*TEXTE PROPOSÉ:*
● ● ● ●
Le Livre d’Amba Besarion

Il y a beaucoup de demi-sagesses, de considérations triviales, de sentences vaines où la pensée erronée est exprimée sous forme d’aphorismes, mais le lecteur ne doit pas oublier que ce jeu auquel nous invite l’auteur obéit à une règle : celui qui n’aime pas mes pensées, qu’il me laisse regarder dans les siennes. C’est pour cela qu’au moment de dire, c’est absurde, nous devrions nous rappeler que l’absurdité et les bêtises sont nombreuses et différentes et que la sagesse est beaucoup plus rare et moins spectaculaire. La condition nécessaire à l’existence de la sagesse est l’ignorance. Bref, dans Le Livre d’Amba Besarion, c’est comme dans la vie.
● ● ● ●
*DONNÉES ENREGISTRÉES:*
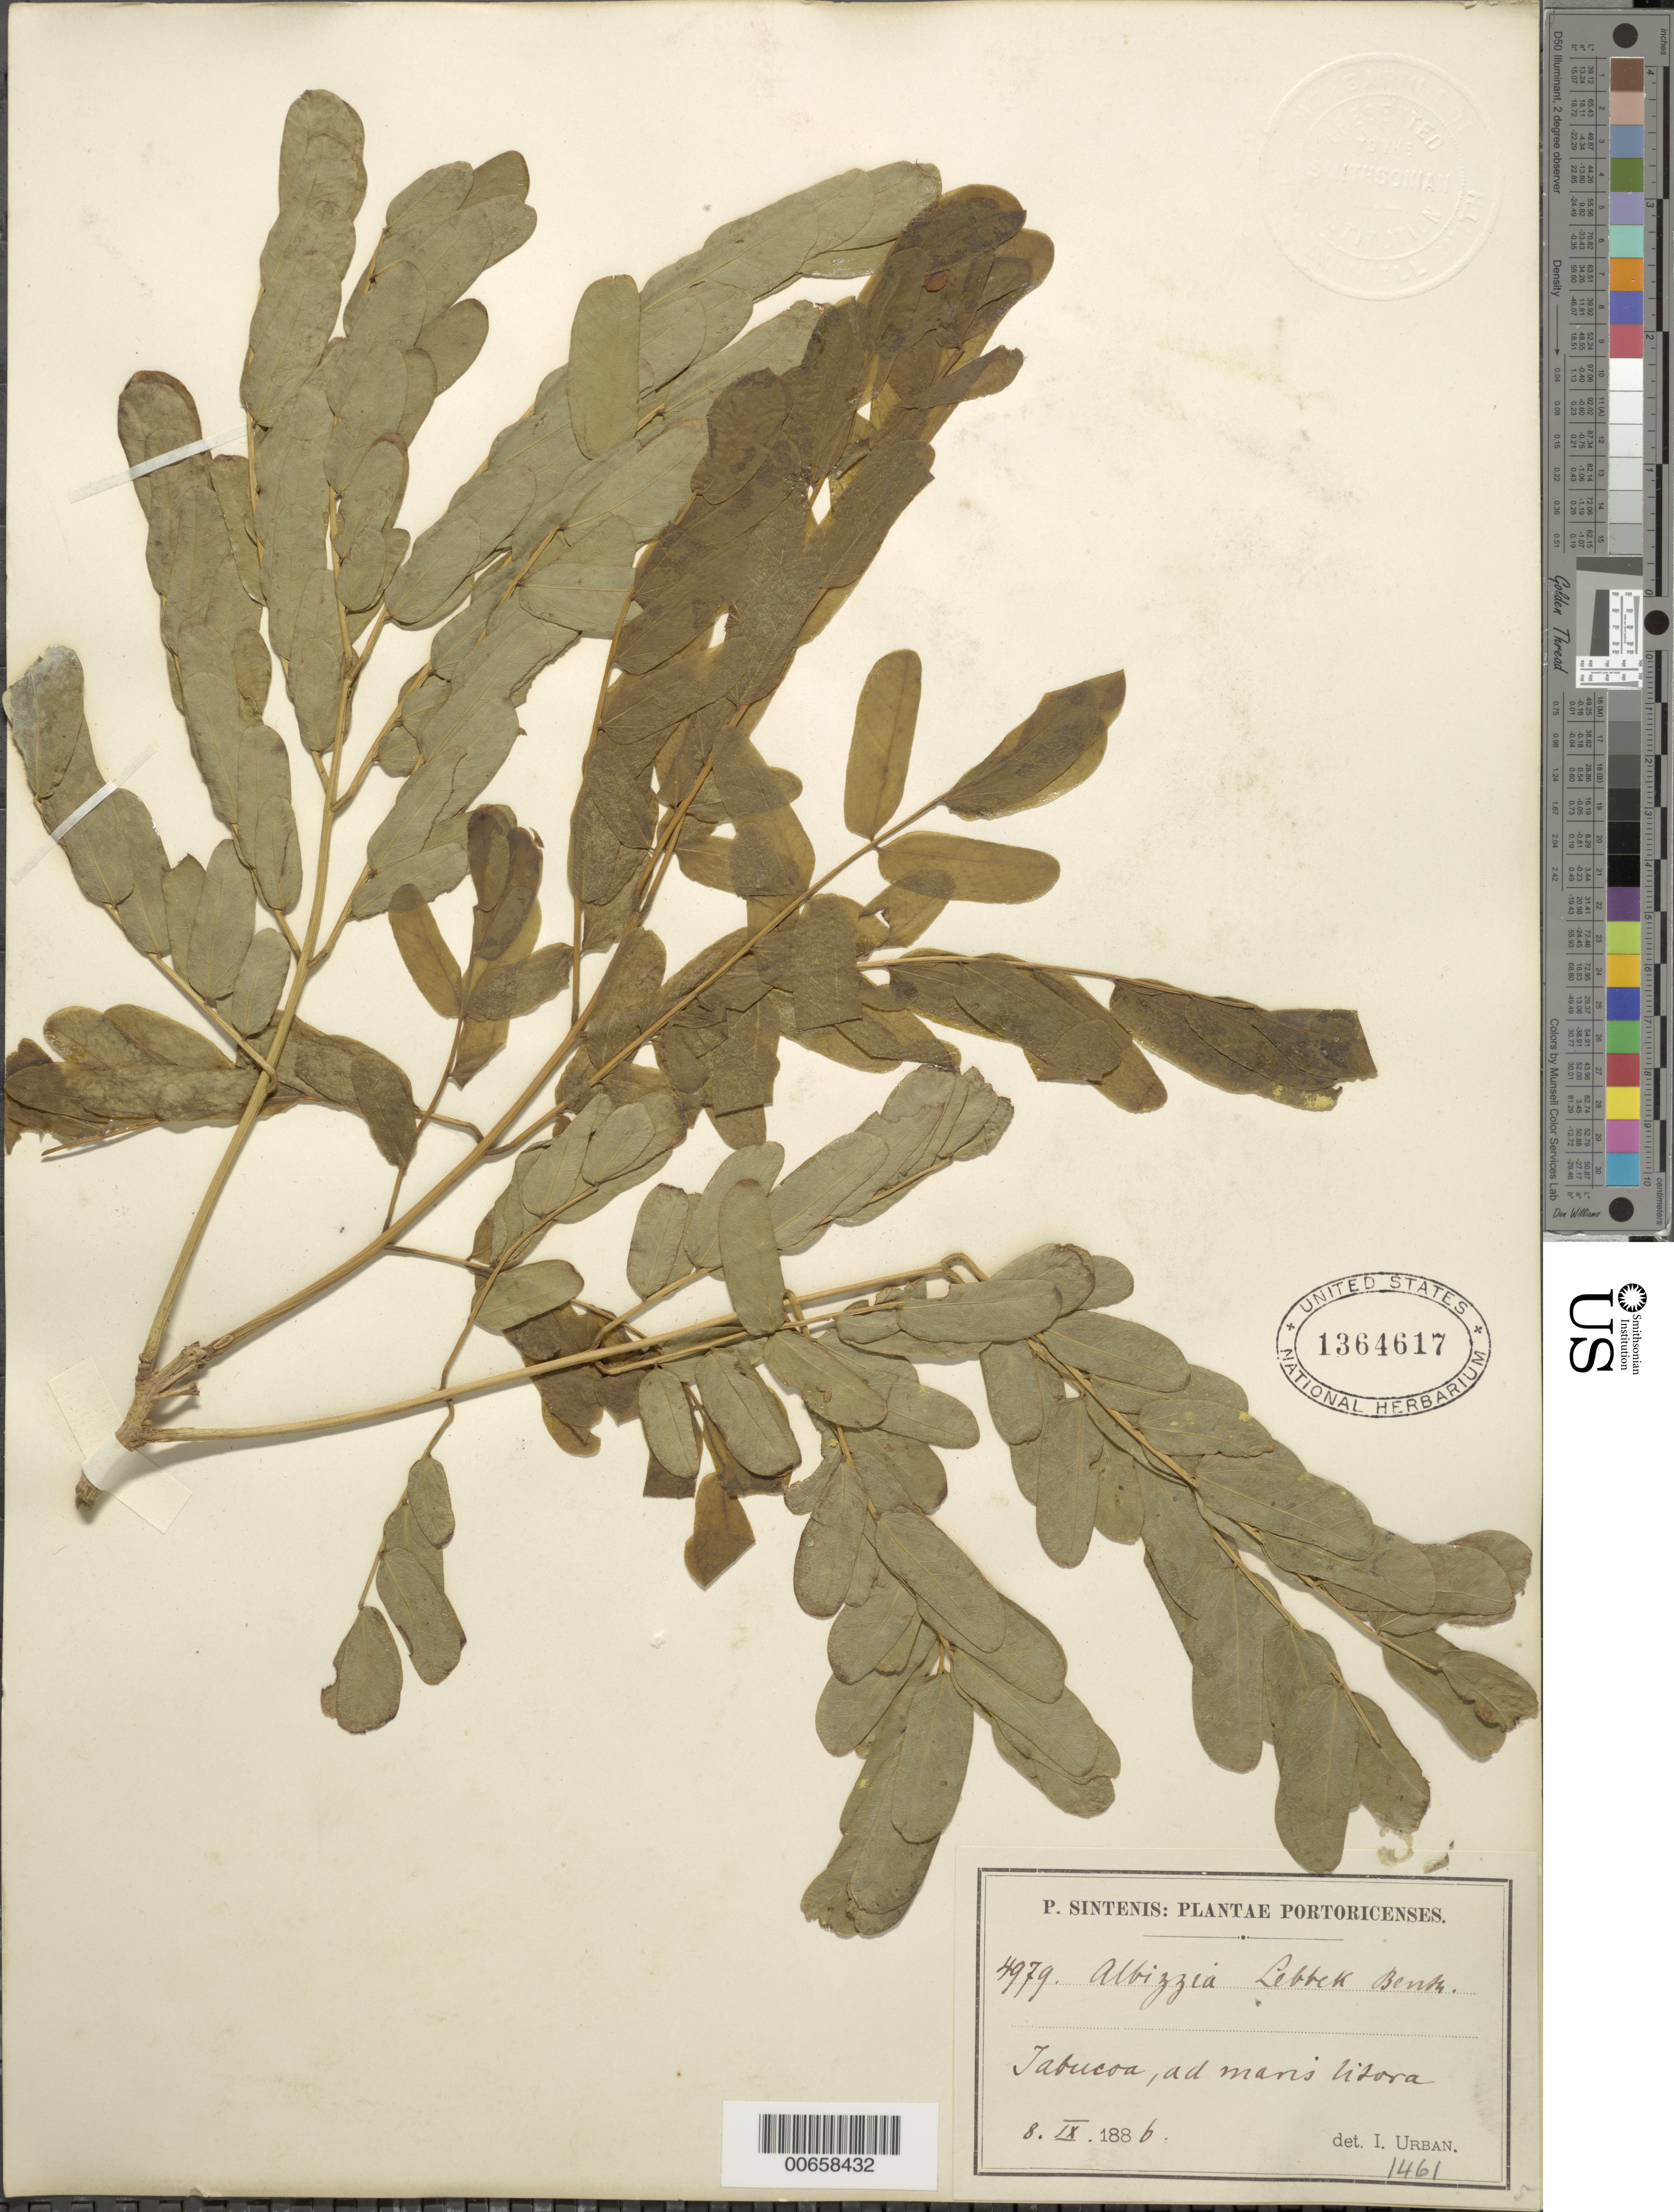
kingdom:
● ● ● ●
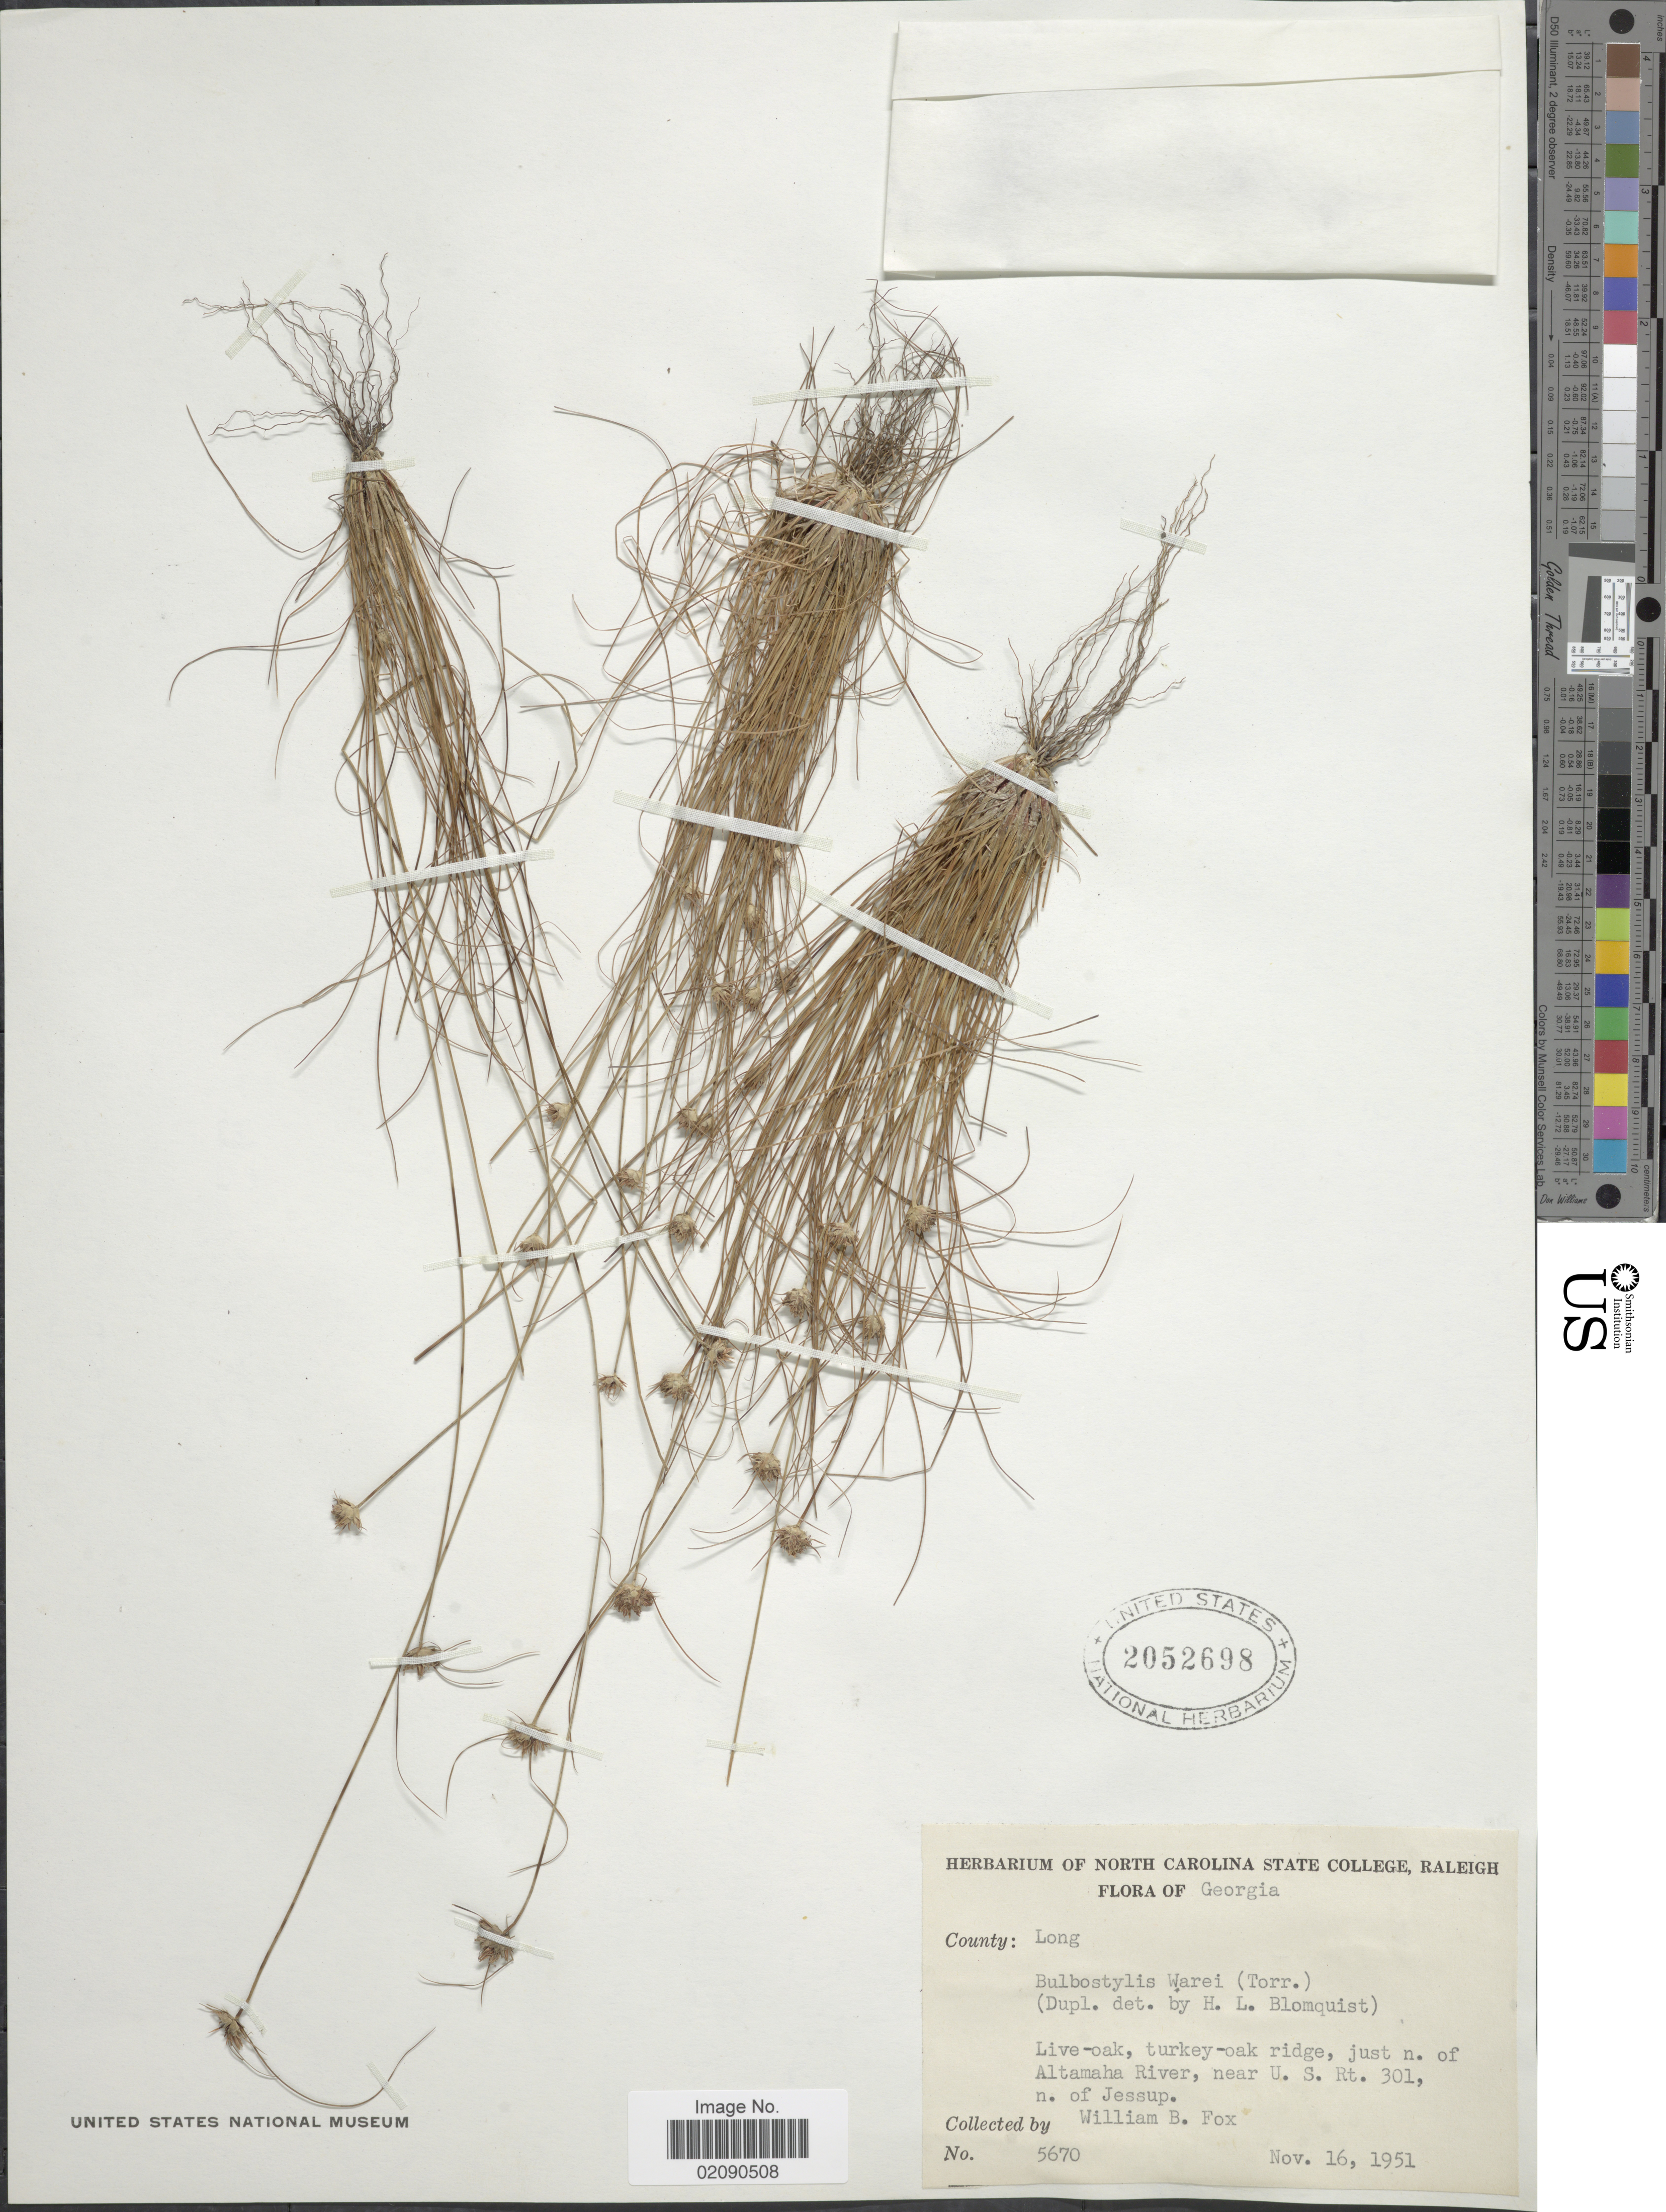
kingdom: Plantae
● ● ● ●
*CONSIGNES À RESPECTER:*
Recopiez, dans le texte proposé, le passage qui s’ouvre sur les mots « Il y a beaucoup » et se clôt sur « dans la vie. ». Les lignes de données constituent un ensemble à part, indépendant du texte proposé.

*EXERCICE CORRIGÉ:*
Il y a beaucoup de demi-sagesses, de considérations triviales, de sentences vaines où la pensée erronée est exprimée sous forme d’aphorismes, mais le lecteur ne doit pas oublier que ce jeu auquel nous invite l’auteur obéit à une règle : celui qui n’aime pas mes pensées, qu’il me laisse regarder dans les siennes. C’est pour cela qu’au moment de dire, c’est absurde, nous devrions nous rappeler que l’absurdité et les bêtises sont nombreuses et différentes et que la sagesse est beaucoup plus rare et moins spectaculaire. La condition nécessaire à l’existence de la sagesse est l’ignorance. Bref, dans Le Livre d’Amba Besarion, c’est comme dans la vie.